Both countries were unhappy with Mr ElBaradei’s “unhelpful” response to Iran’s nuclear program, but the bid to prevent his re-election to the nuclear regulatory agency’s leadership ultimately failed for lack of international support.
The February 18, 2005 State Department cable released by WikiLeaks overnight opens a window into the effort, describing a lunch conversation between Australian officials and a US special envoy for nuclear non-proliferation, Jackie Sanders.
The cable spotlights US and Australian concerns over the Egyptian diplomat’s interpretation that Iran had a “right” to civilian nuclear power, and his reluctance to declare Iran in non-compliance with the nuclear Non-Proliferation Treaty.
Australian officials said there weren’t the 12 votes on the IAEA board of governors needed to deny Mr ElBaradei re-election, “but that did not stop them from speculating on ways to try to prevent his re-election”, said the cable.
John Carlson, then head of Australia’s nuclear safeguards agency and one of the officials at the lunch, said Canberra strongly supported limiting IAEA chiefs to two terms, according to the cable.
“Carlson commented that ElBaradei was a very bad manager and morale throughout the IAEA staff was ‘appalling,'” the cable said.
The problem, however, was that no other candidate would step forward to challenge Mr ElBaradei as long as the Egyptian diplomat was in the running, and not enough members of the board of governors would vote against him, Mr Carlson said.
A US official at the lunch asked whether an Australian candidate could be put up against Mr ElBaradei, but Mr Carlson said that could work only if Mr ElBaradei first withdrew from the running.
“Sanders responded that there had been a time in the past when the numbers of ElBaradei non-supporters were there, and the issue was not over yet,” the cable said.
“Carlson observed that in a secret ballot, anything could happen. It might be useful to put the word out in Vienna that ElBaradei could fail,” it said.

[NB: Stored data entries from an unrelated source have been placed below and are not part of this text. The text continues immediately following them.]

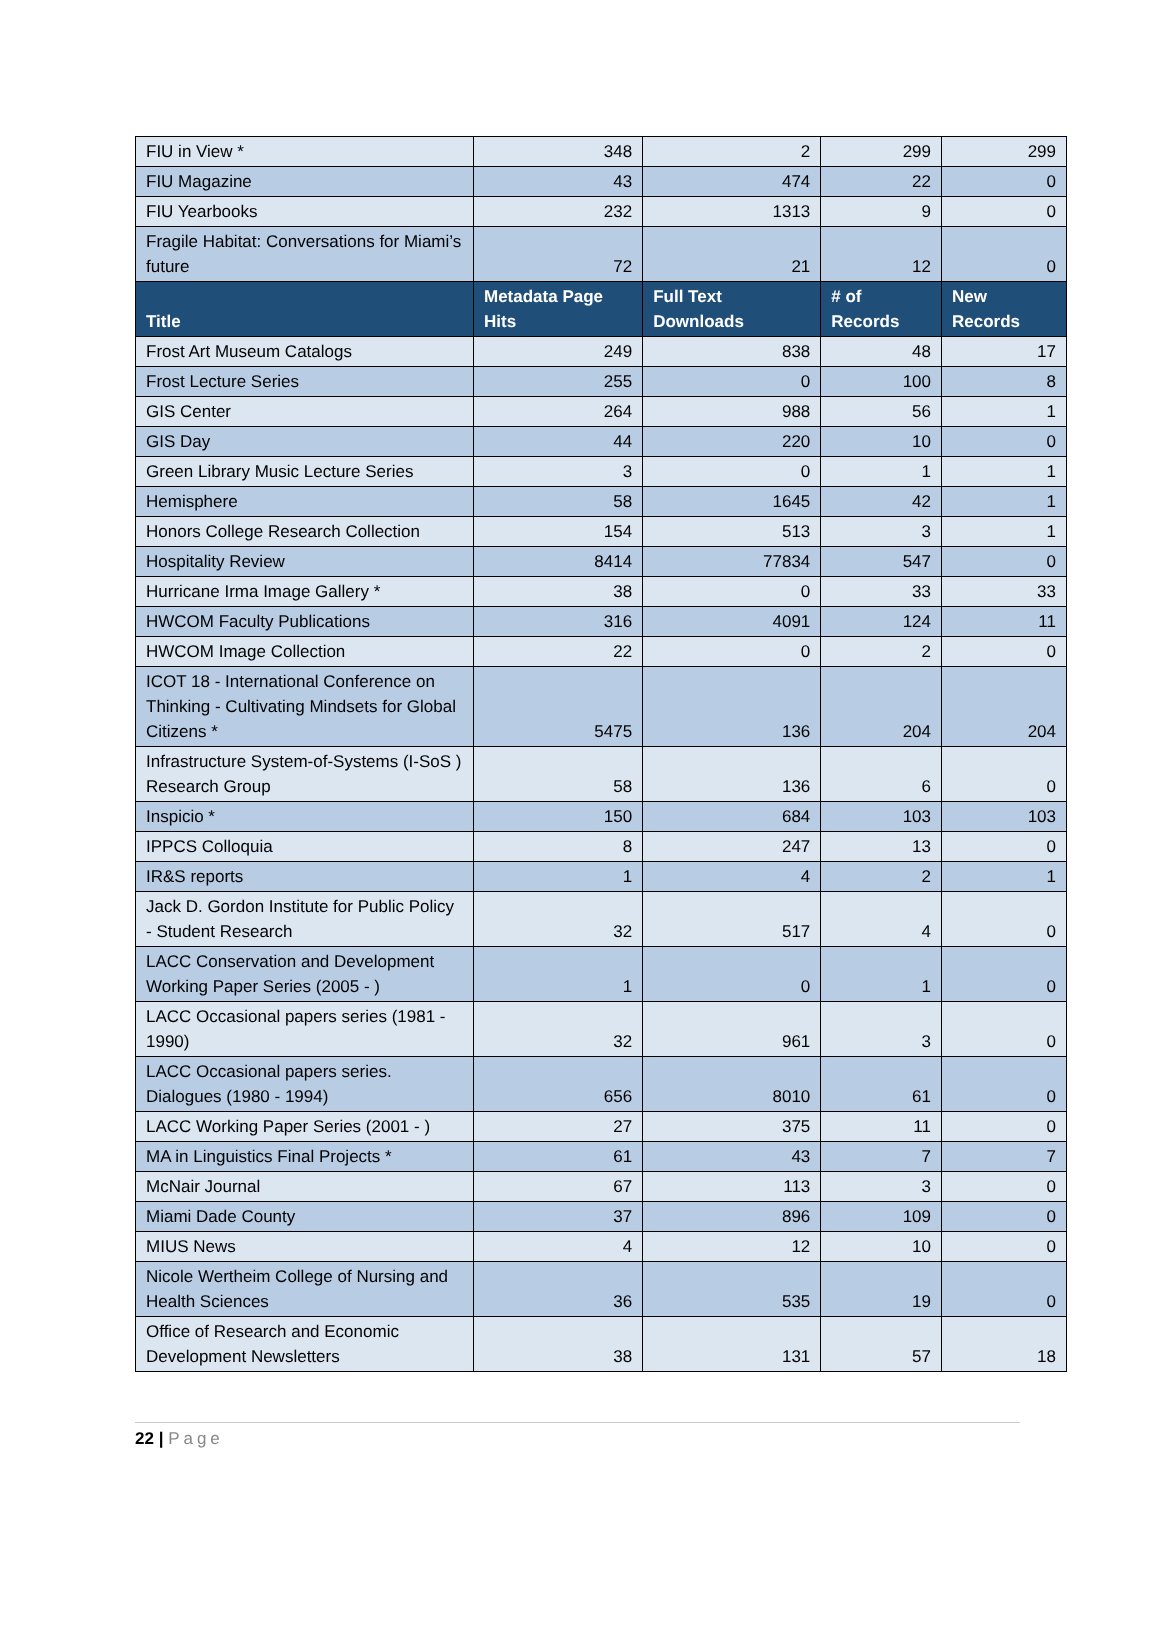| FIU in View * | 348 | 2 | 299 | 299 |
| FIU Magazine | 43 | 474 | 22 | 0 |
| FIU Yearbooks | 232 | 1313 | 9 | 0 |
| Fragile Habitat: Conversations for Miami’s future | 72 | 21 | 12 | 0 |
| Title | Metadata Page Hits | Full Text Downloads | # of Records | New Records |
| Frost Art Museum Catalogs | 249 | 838 | 48 | 17 |
| Frost Lecture Series | 255 | 0 | 100 | 8 |
| GIS Center | 264 | 988 | 56 | 1 |
| GIS Day | 44 | 220 | 10 | 0 |
| Green Library Music Lecture Series | 3 | 0 | 1 | 1 |
| Hemisphere | 58 | 1645 | 42 | 1 |
| Honors College Research Collection | 154 | 513 | 3 | 1 |
| Hospitality Review | 8414 | 77834 | 547 | 0 |
| Hurricane Irma Image Gallery * | 38 | 0 | 33 | 33 |
| HWCOM Faculty Publications | 316 | 4091 | 124 | 11 |
| HWCOM Image Collection | 22 | 0 | 2 | 0 |
| ICOT 18 - International Conference on Thinking - Cultivating Mindsets for Global Citizens * | 5475 | 136 | 204 | 204 |
| Infrastructure System-of-Systems (I-SoS ) Research Group | 58 | 136 | 6 | 0 |
| Inspicio * | 150 | 684 | 103 | 103 |
| IPPCS Colloquia | 8 | 247 | 13 | 0 |
| IR&S reports | 1 | 4 | 2 | 1 |
| Jack D. Gordon Institute for Public Policy - Student Research | 32 | 517 | 4 | 0 |
| LACC Conservation and Development Working Paper Series (2005 - ) | 1 | 0 | 1 | 0 |
| LACC Occasional papers series (1981 - 1990) | 32 | 961 | 3 | 0 |
| LACC Occasional papers series. Dialogues (1980 - 1994) | 656 | 8010 | 61 | 0 |
| LACC Working Paper Series (2001 - ) | 27 | 375 | 11 | 0 |
| MA in Linguistics Final Projects * | 61 | 43 | 7 | 7 |
| McNair Journal | 67 | 113 | 3 | 0 |
| Miami Dade County | 37 | 896 | 109 | 0 |
| MIUS News | 4 | 12 | 10 | 0 |
| Nicole Wertheim College of Nursing and Health Sciences | 36 | 535 | 19 | 0 |
| Office of Research and Economic Development Newsletters | 38 | 131 | 57 | 18 |
22 | Page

The cable also included an informal document forwarded by Mr Carlson, who had not yet cleared it with his government, entitled The case against ElBaradei.

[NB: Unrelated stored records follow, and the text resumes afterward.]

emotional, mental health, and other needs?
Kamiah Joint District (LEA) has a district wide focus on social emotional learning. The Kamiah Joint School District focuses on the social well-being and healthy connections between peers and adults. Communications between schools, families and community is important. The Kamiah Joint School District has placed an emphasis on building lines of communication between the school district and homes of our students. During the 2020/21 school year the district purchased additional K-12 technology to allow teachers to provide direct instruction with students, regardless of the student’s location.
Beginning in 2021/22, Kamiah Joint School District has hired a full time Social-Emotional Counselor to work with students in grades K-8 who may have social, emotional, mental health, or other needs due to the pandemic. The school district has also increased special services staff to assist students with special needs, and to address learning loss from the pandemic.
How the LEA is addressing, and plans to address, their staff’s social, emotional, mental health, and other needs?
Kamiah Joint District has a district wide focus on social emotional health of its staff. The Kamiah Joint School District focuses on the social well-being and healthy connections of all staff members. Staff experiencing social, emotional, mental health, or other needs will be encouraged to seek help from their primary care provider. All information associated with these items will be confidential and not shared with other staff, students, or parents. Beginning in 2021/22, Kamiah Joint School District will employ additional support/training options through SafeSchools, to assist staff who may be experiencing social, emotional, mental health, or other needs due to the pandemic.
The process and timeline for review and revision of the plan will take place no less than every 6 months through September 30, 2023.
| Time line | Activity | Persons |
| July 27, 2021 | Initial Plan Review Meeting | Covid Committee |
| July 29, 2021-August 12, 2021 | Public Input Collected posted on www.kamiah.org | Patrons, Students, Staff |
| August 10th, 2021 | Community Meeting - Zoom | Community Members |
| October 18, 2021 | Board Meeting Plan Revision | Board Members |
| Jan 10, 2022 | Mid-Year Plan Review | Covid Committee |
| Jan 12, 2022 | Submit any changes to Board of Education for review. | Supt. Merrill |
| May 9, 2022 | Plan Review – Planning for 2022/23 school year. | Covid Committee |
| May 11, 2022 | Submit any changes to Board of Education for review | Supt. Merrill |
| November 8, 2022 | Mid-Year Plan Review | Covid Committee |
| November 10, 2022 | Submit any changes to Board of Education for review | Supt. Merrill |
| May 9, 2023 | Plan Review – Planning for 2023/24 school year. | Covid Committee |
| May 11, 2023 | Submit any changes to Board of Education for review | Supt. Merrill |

The brief argues that Mr ElBaradei’s reports to the IAEA’s board of governor appeared to have been made with the object of stalling a finding that Iran’s nuclear program was in non-compliance with the NPT.
“Iran’s success in avoiding a non-compliance finding has emboldened it to press on with the nuclear program,” it said.
“Meanwhile, the handling of the non-compliance issue has seriously damaged the integrity and credibility of the IAEA’s processes. A change is needed in the IAEA leadership, to return the Agency to its technical function,” the document said.
But Mr ElBaradei survived the challenge, and went on to serve until 2009.